### Task brief
Starting at the first line and ending at the last, repeat the material word for word.

### Data section

= = = = = = =

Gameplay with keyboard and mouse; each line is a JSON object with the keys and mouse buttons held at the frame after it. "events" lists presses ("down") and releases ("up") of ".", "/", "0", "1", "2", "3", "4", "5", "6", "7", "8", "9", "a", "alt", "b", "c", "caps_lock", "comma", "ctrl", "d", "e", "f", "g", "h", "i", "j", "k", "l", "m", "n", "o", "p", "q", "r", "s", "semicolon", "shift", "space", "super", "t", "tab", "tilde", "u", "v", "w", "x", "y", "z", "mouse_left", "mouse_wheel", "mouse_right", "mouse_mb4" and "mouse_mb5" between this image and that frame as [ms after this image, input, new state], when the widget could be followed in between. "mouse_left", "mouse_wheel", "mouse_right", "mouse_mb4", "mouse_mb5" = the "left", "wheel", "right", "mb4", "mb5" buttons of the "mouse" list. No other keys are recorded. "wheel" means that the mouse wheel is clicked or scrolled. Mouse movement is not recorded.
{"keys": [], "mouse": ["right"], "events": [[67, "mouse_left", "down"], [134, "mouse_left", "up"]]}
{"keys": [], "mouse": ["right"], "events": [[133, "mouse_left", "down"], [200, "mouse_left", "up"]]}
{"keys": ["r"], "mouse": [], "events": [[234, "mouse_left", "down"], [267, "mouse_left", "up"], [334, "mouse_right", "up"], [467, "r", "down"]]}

= = = = = = =

### Response for this exercise
Gameplay with keyboard and mouse; each line is a JSON object with the keys and mouse buttons held at the frame after it. "events" lists presses ("down") and releases ("up") of ".", "/", "0", "1", "2", "3", "4", "5", "6", "7", "8", "9", "a", "alt", "b", "c", "caps_lock", "comma", "ctrl", "d", "e", "f", "g", "h", "i", "j", "k", "l", "m", "n", "o", "p", "q", "r", "s", "semicolon", "shift", "space", "super", "t", "tab", "tilde", "u", "v", "w", "x", "y", "z", "mouse_left", "mouse_wheel", "mouse_right", "mouse_mb4" and "mouse_mb5" between this image and that frame as [ms after this image, input, new state], when the widget could be followed in between. "mouse_left", "mouse_wheel", "mouse_right", "mouse_mb4", "mouse_mb5" = the "left", "wheel", "right", "mb4", "mb5" buttons of the "mouse" list. No other keys are recorded. "wheel" means that the mouse wheel is clicked or scrolled. Mouse movement is not recorded.
{"keys": [], "mouse": ["right"], "events": [[67, "mouse_left", "down"], [134, "mouse_left", "up"]]}
{"keys": [], "mouse": ["right"], "events": [[133, "mouse_left", "down"], [200, "mouse_left", "up"]]}
{"keys": ["r"], "mouse": [], "events": [[234, "mouse_left", "down"], [267, "mouse_left", "up"], [334, "mouse_right", "up"], [467, "r", "down"]]}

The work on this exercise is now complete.